▸ Problem to solve:
Please print out the entries below unchanged and skip the images.
──────── Input material
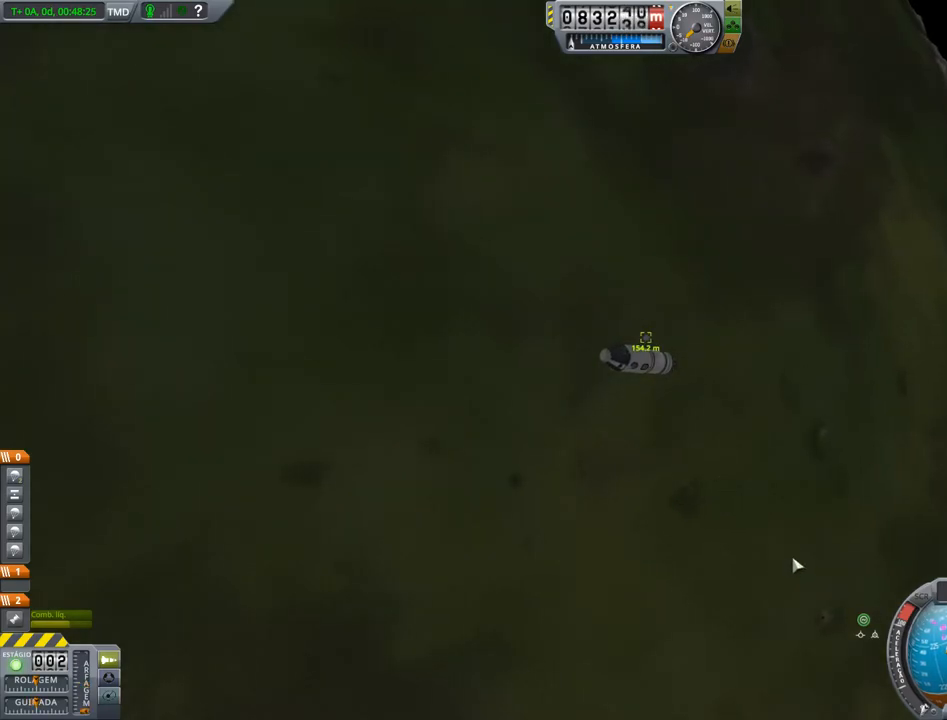
{"keys": ["w"], "events": []}
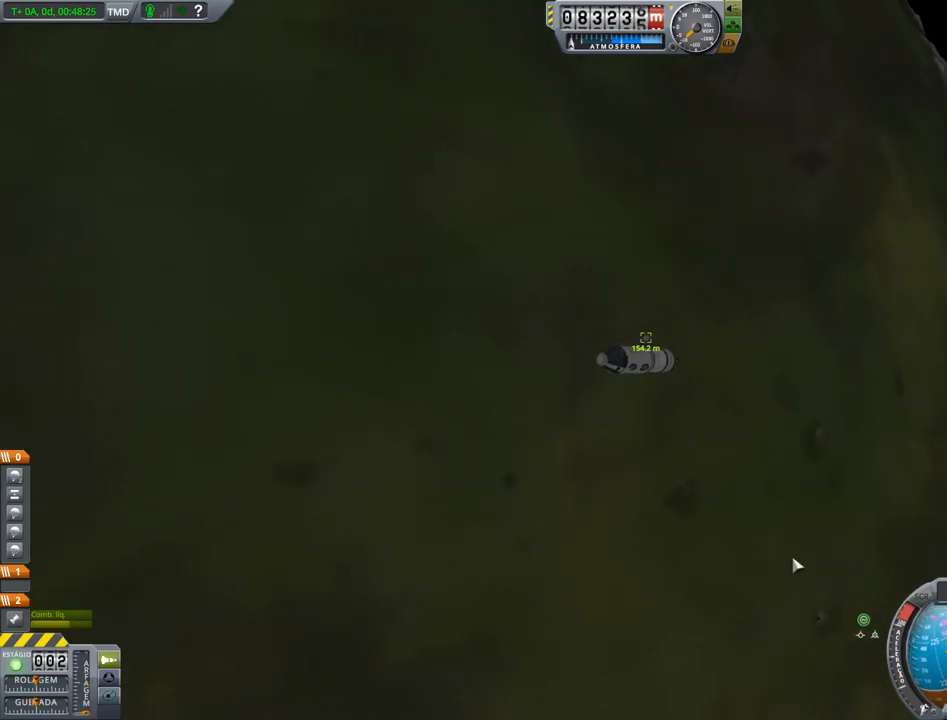
{"keys": ["w"], "events": []}
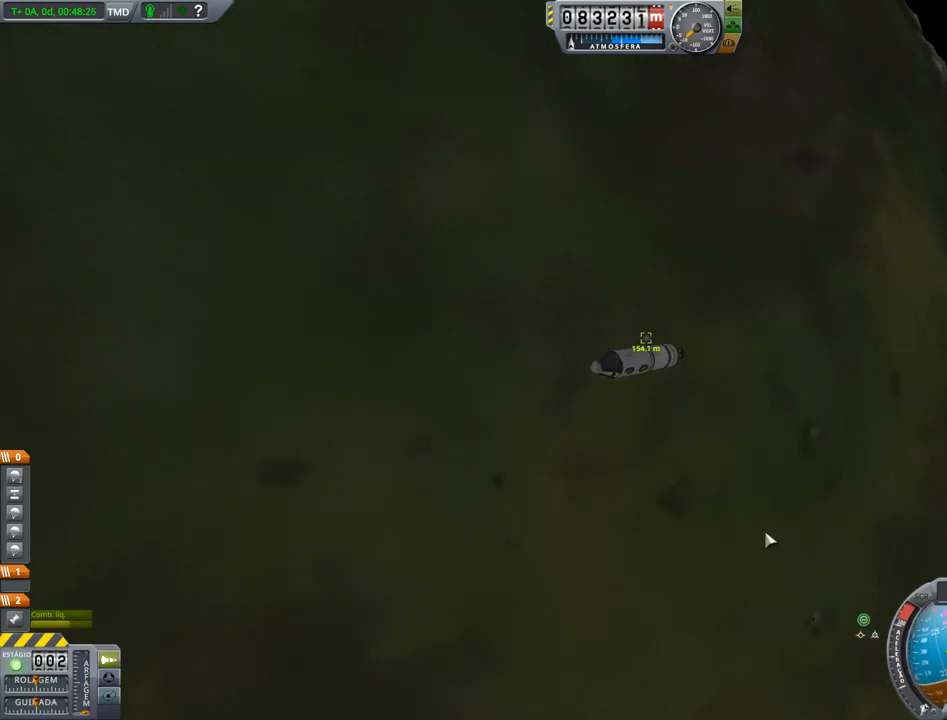
{"keys": ["w"], "events": []}
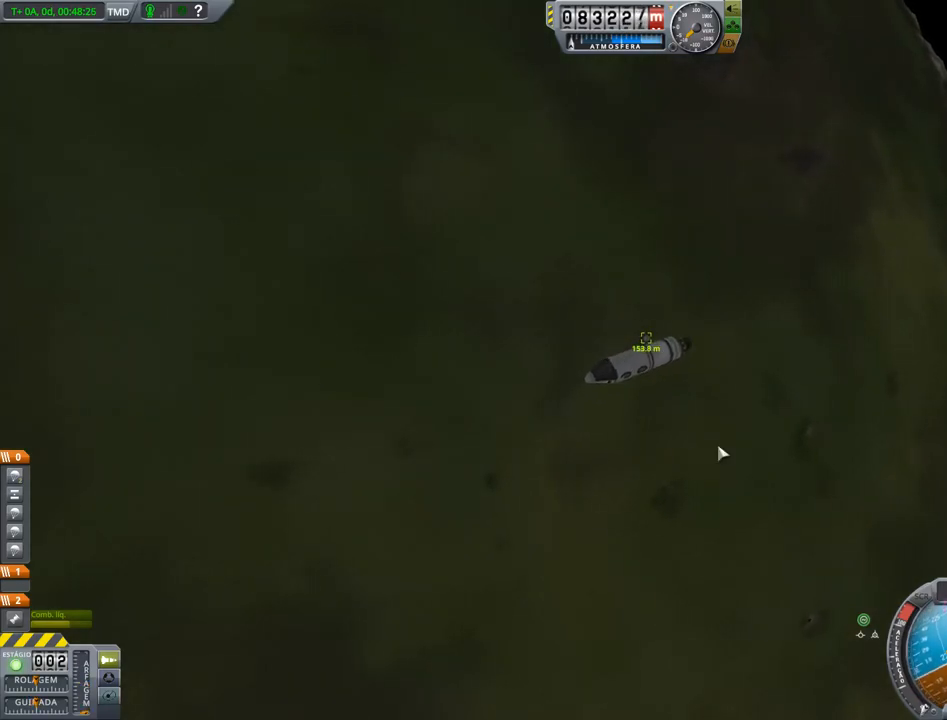
{"keys": [], "events": [[333, "w", "up"]]}
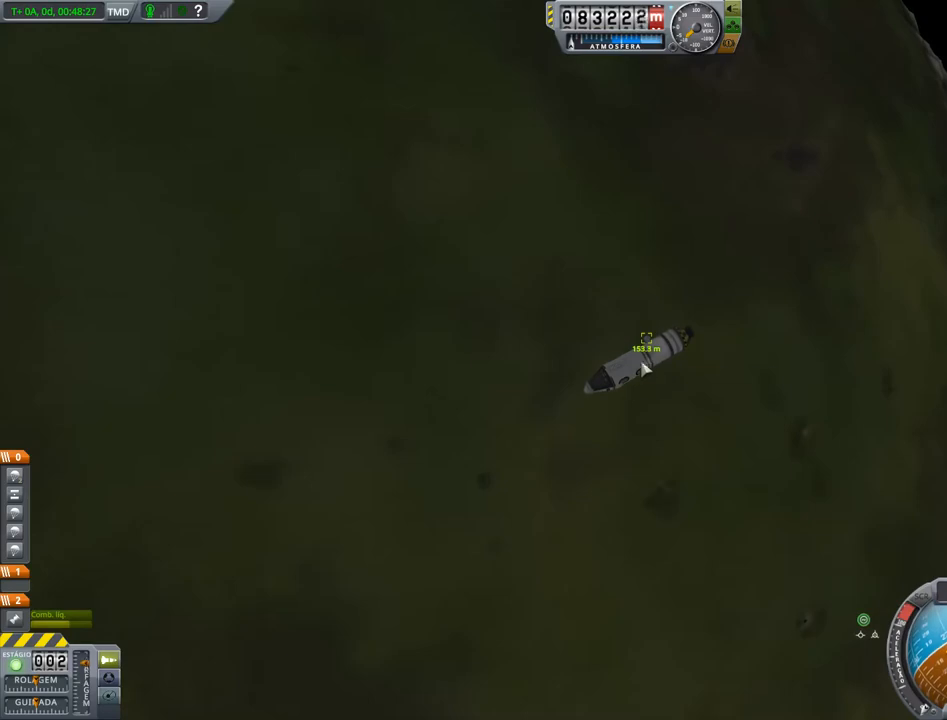
{"keys": [], "events": []}
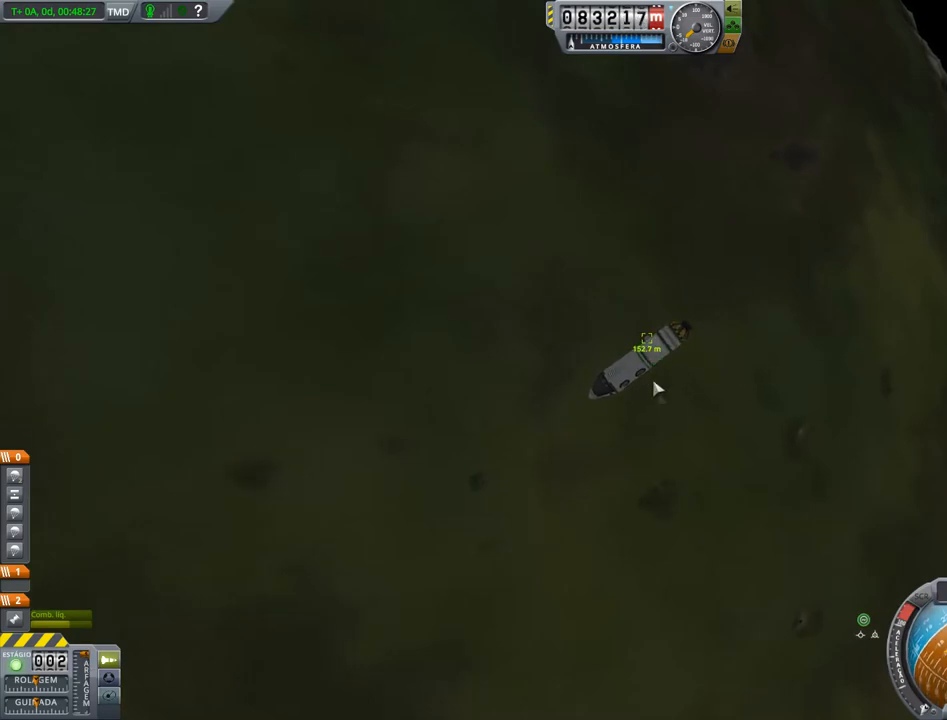
{"keys": [], "events": []}
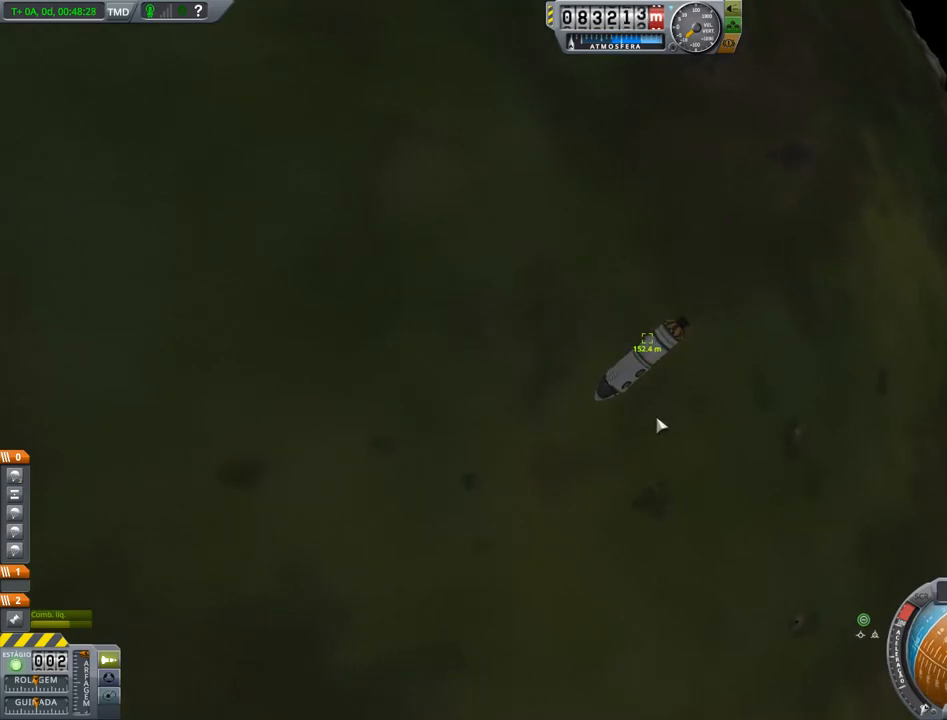
{"keys": [], "events": []}
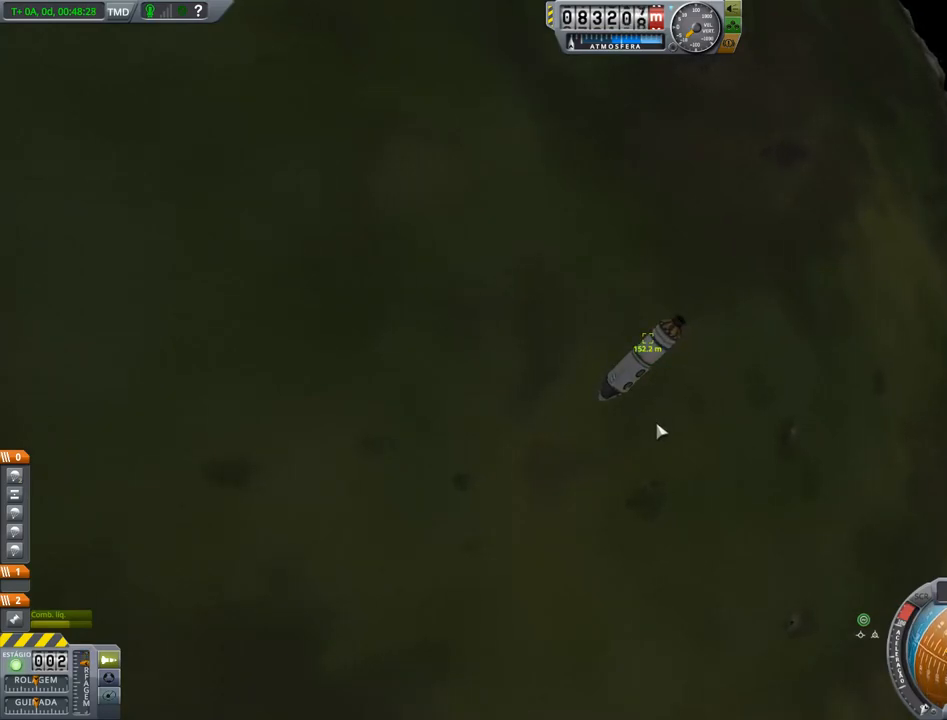
{"keys": [], "events": []}
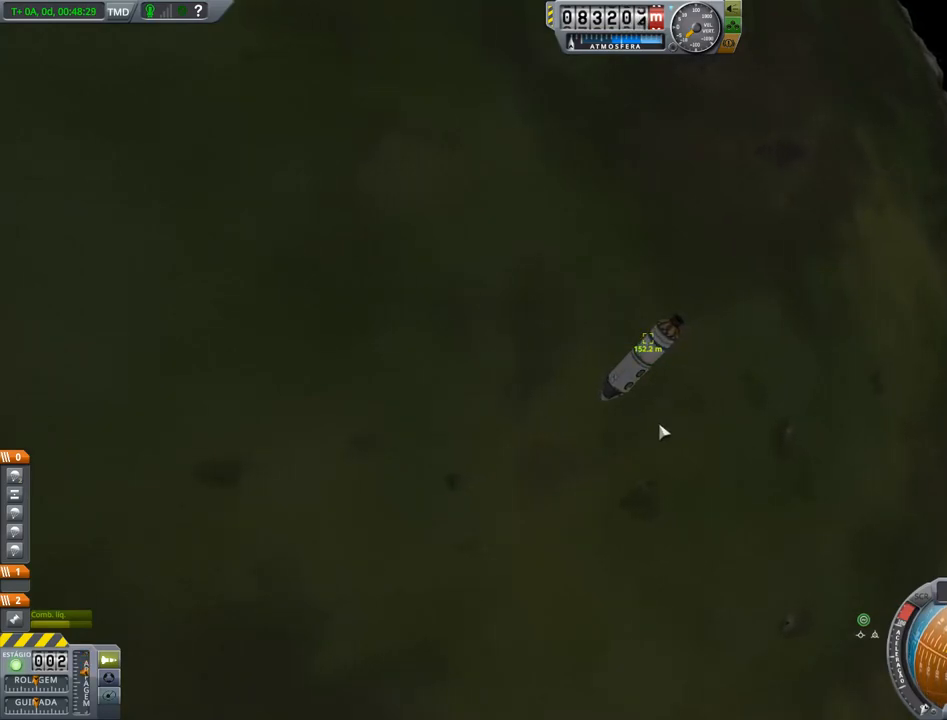
{"keys": [], "events": [[117, "right", "down"], [451, "right", "up"]]}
────────────────
▸ Solution for this task:
{"keys": ["w"], "events": []}
{"keys": ["w"], "events": []}
{"keys": ["w"], "events": []}
{"keys": [], "events": [[333, "w", "up"]]}
{"keys": [], "events": []}
{"keys": [], "events": []}
{"keys": [], "events": []}
{"keys": [], "events": []}
{"keys": [], "events": [[117, "right", "down"], [451, "right", "up"]]}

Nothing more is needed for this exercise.